To be perfectly blunt about the topic at hand, if I were to eradicate medication of any description from my life, it would be like handing myself over to a prison sentence for a crime that I didn’t commit (or perhaps one that I’d long since repented of).  To this affect, I don’t believe God wishes for His children to live their lives as though they were doing time and suffer unnecessarily.  Medication, when administered correctly and for the right reasons, is a blessing and should not be treated as though it is an abomination, or a substitute, to the Lord.

Richards, Larry. Every Good and Evil Angel in the Bible. Nashville, Tennessee: Thomas Nelson Publishers, 1998. Print.
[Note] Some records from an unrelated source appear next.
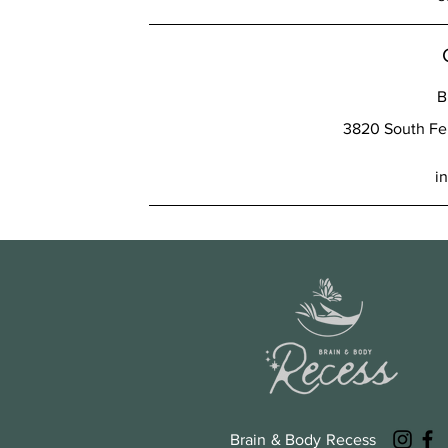
B
3820 South Fer
i
Brain & Body Recess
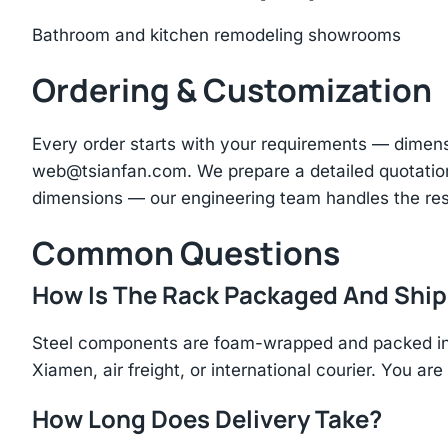
Bathroom and kitchen remodeling showrooms
Ordering & Customization
Every order starts with your requirements — dimen
web@tsianfan.com
. We prepare a detailed quotatio
dimensions — our engineering team handles the res
Common Questions
How Is The Rack Packaged And Shi
Steel components are foam-wrapped and packed in r
Xiamen, air freight, or international courier. You a
How Long Does Delivery Take?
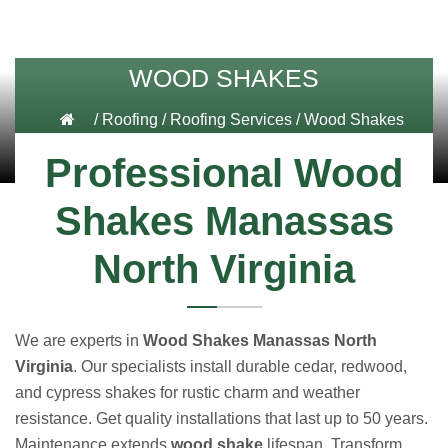
WOOD SHAKES
/
Roofing
/
Roofing Services
/
Wood Shakes
Professional Wood
Shakes Manassas
North Virginia
We are experts in
Wood Shakes Manassas North
Virginia
. Our specialists install durable cedar, redwood,
and cypress shakes for rustic charm and weather
resistance. Get quality installations that last up to 50 years.
Maintenance extends
wood shake
lifespan. Transform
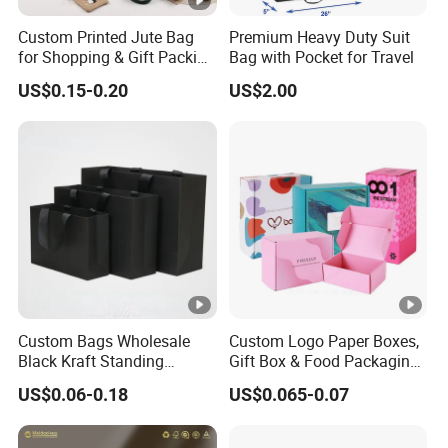
Custom Printed Jute Bag
Premium Heavy Duty Suit
for Shopping & Gift Packing
Bag with Pocket for Travel
Bags
US$0.15-0.20
US$2.00
Custom Bags Wholesale
Custom Logo Paper Boxes,
Black Kraft Standing
Gift Box & Food Packaging
Printed Pattern Thank You
Wholesale
US$0.06-0.18
US$0.065-0.07
Popcorn Logo Paper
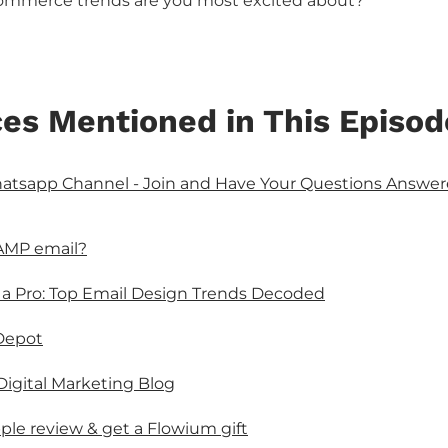
mmerce trends are you most excited about?
es Mentioned in This Episod
sapp Channel - Join and Have Your Questions Answere
AMP email?
 a Pro: Top Email Design Trends Decoded
Depot
 Digital Marketing Blog
ple review & get a Flowium gift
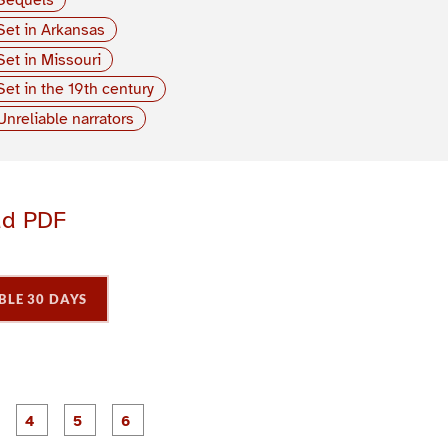
Set in Arkansas
Set in Missouri
Set in the 19th century
Unreliable narrators
ad PDF
BLE 30 DAYS
P
P
P
P
P
P
a
a
a
a
a
a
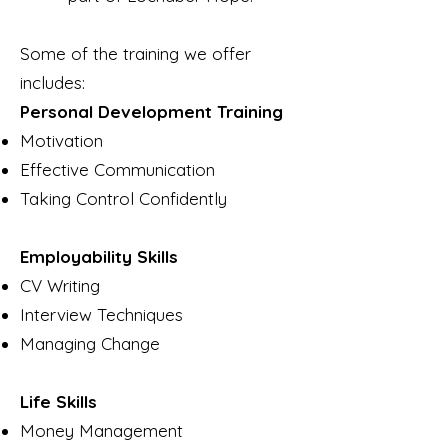
Some of the training we offer
includes:
Personal Development Training
Motivation
Effective Communication
Taking Control Confidently
Employability Skills
CV Writing
Interview Techniques
Managing Change
Life Skills
Money Management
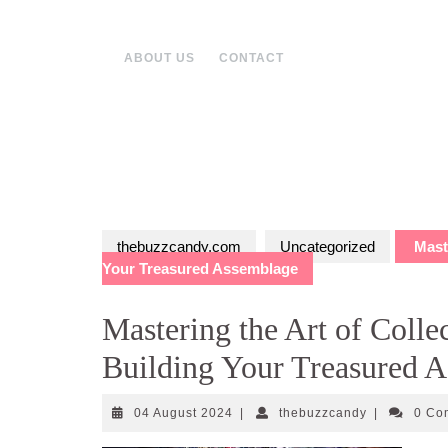
Skip
to
content
ABOUT US
CONTACT
thebuzzcandy.com
Uncategorized
Maste
Your Treasured Assemblage
Mastering the Art of Colle
Building Your Treasured 
04
thebuzzcand
04 August 2024
|
thebuzzcandy
|
0 C
August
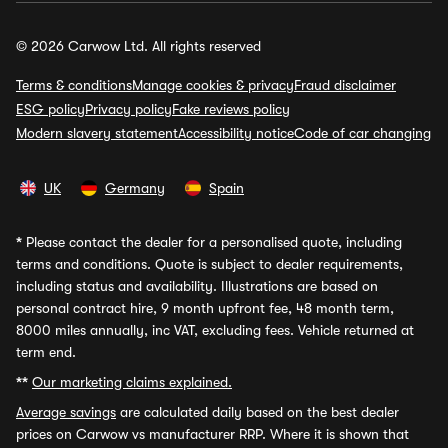
© 2026 Carwow Ltd. All rights reserved
Terms & conditions
Manage cookies & privacy
Fraud disclaimer
ESG policy
Privacy policy
Fake reviews policy
Modern slavery statement
Accessibility notice
Code of car changing
UK
Germany
Spain
*
Please contact the dealer for a personalised quote, including
terms and conditions. Quote is subject to dealer requirements,
including status and availability. Illustrations are based on
personal contract hire, 9 month upfront fee, 48 month term,
8000 miles annually, inc VAT, excluding fees. Vehicle returned at
term end.
**
Our marketing claims explained.
Average savings
are calculated daily based on the best dealer
prices on Carwow vs manufacturer RRP. Where it is shown that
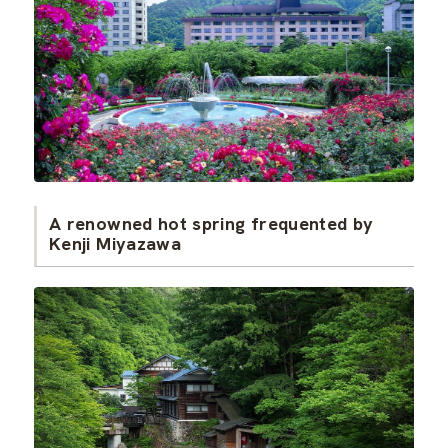
A renowned hot spring frequented by
Kenji Miyazawa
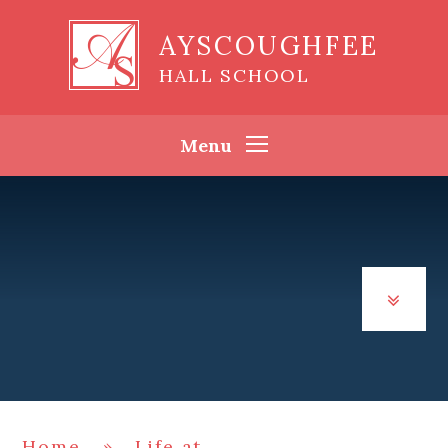
Skip to content ↓
AYSCOUGHFEE
HALL SCHOOL
Menu
Home
»
Life at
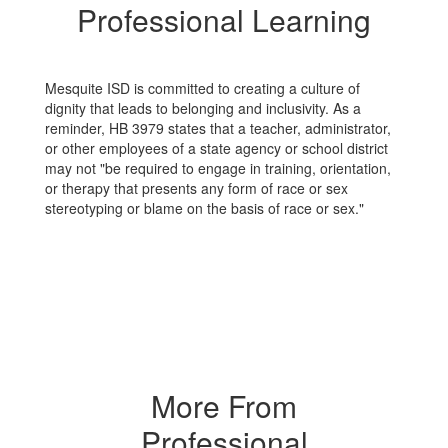
Professional Learning
Mesquite ISD is committed to creating a culture of
dignity that leads to belonging and inclusivity. As a
reminder, HB 3979 states that a teacher, administrator,
or other employees of a state agency or school district
may not "be required to engage in training, orientation,
or therapy that presents any form of race or sex
stereotyping or blame on the basis of race or sex."
More From
Professional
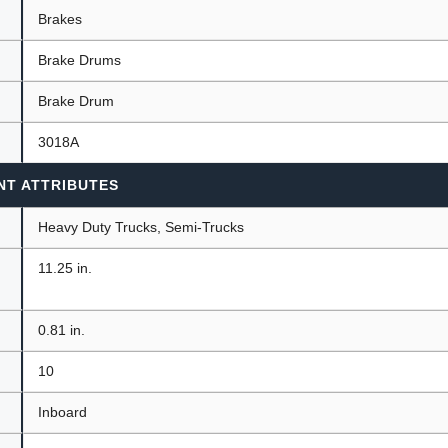
Brakes
Brake Drums
ants
Brake Drum
3018A
NT ATTRIBUTES
Heavy Duty Trucks, Semi-Trucks
11.25 in.
0.81 in.
10
Inboard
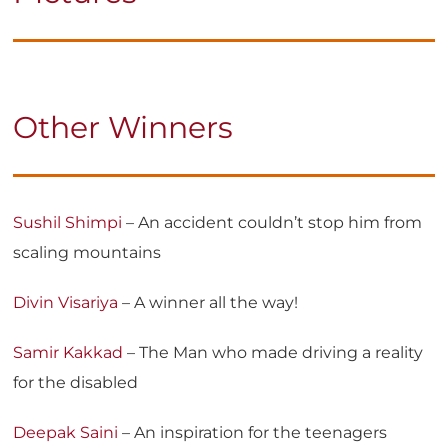
Other Winners
Sushil Shimpi
– An accident couldn’t stop him from
scaling mountains
Divin Visariya
– A winner all the way!
Samir Kakkad
– The Man who made driving a reality
for the disabled
Deepak Saini
– An inspiration for the teenagers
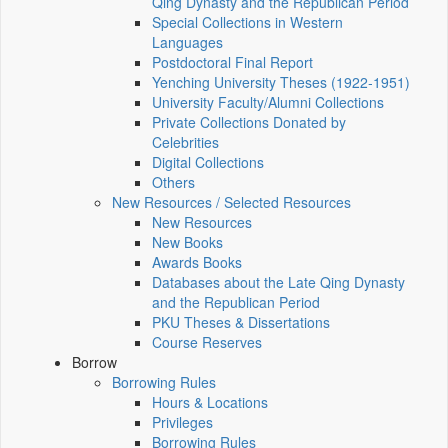
Qing Dynasty and the Republican Period
Special Collections in Western
Languages
Postdoctoral Final Report
Yenching University Theses (1922‑1951)
University Faculty/Alumni Collections
Private Collections Donated by
Celebrities
Digital Collections
Others
New Resources / Selected Resources
New Resources
New Books
Awards Books
Databases about the Late Qing Dynasty
and the Republican Period
PKU Theses & Dissertations
Course Reserves
Borrow
Borrowing Rules
Hours & Locations
Privileges
Borrowing Rules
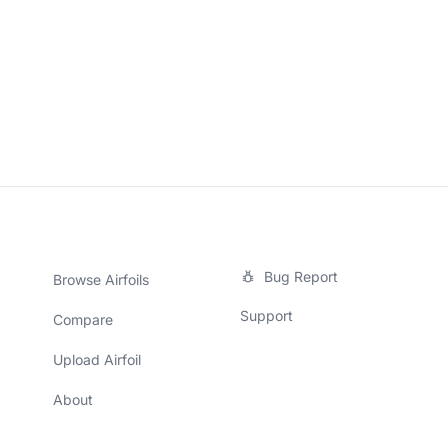
Bug Report
Browse Airfoils
Support
Compare
Upload Airfoil
About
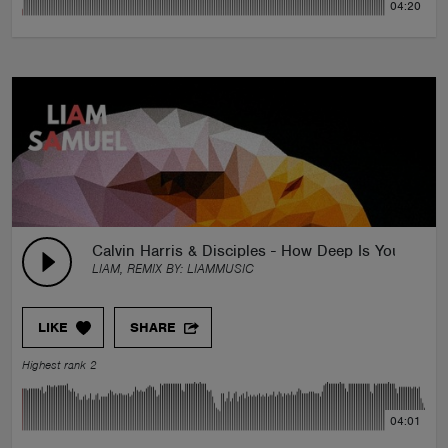
04:20
Calvin Harris & Disciples - How Deep Is Your Lov
LIAM, REMIX BY:
LIAMMUSIC
LIKE
SHARE
Highest rank 2
04:01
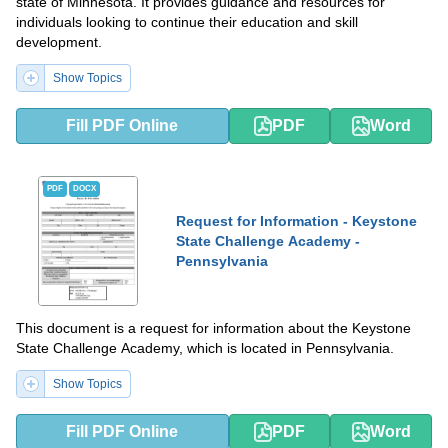
state of Minnesota. It provides guidance and resources for
individuals looking to continue their education and skill
development.
Show Topics
Fill PDF Online
PDF
Word
PDF
DOCX
Request for Information - Keystone
State Challenge Academy -
Pennsylvania
This document is a request for information about the Keystone
State Challenge Academy, which is located in Pennsylvania.
Show Topics
Fill PDF Online
PDF
Word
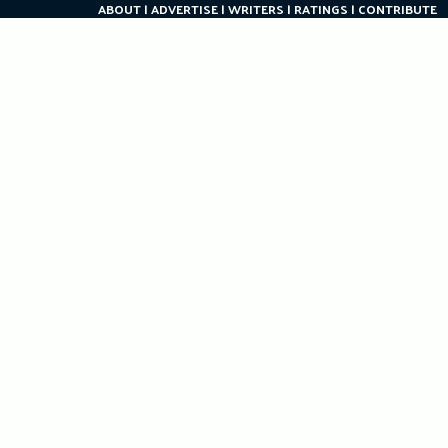
ABOUT
ADVERTISE
WRITERS
RATINGS
CONTRIBUTE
  1. Good on you for your blog, Wendie M.
    I do believe in a Spiritual Presence, although, I wouldn't call it God, but if I supposed it was God, then I believe that humanity was divinely blessed with the brains to use medical intervention when needed.
    After all, if you think about it, modern sanitation and plumbing is really a health intervention. If everyone was to spurn toileting, showers, hot & cold running water, we would have waves of diseases with dire consequences. No-one seems to think that hitting the flush button on a toilet cistern is showing a lack of faith.
    Also, there have been many Christian missionaries offering medical and nursing services to people who do not have access to good health care (often in developing countries). How ironic then, that Churches in the West have been supporting these missionaries, but show disdain for a selection of health care at home.

    1. PauaPearl; thank you for your comment. Your acknowledgements of other health interventions are really thought provoking - things that hadn't come into my mind up until now. Moreover, I also hope to see changes in perspective in regards to home health care (particularly in the area of mental health).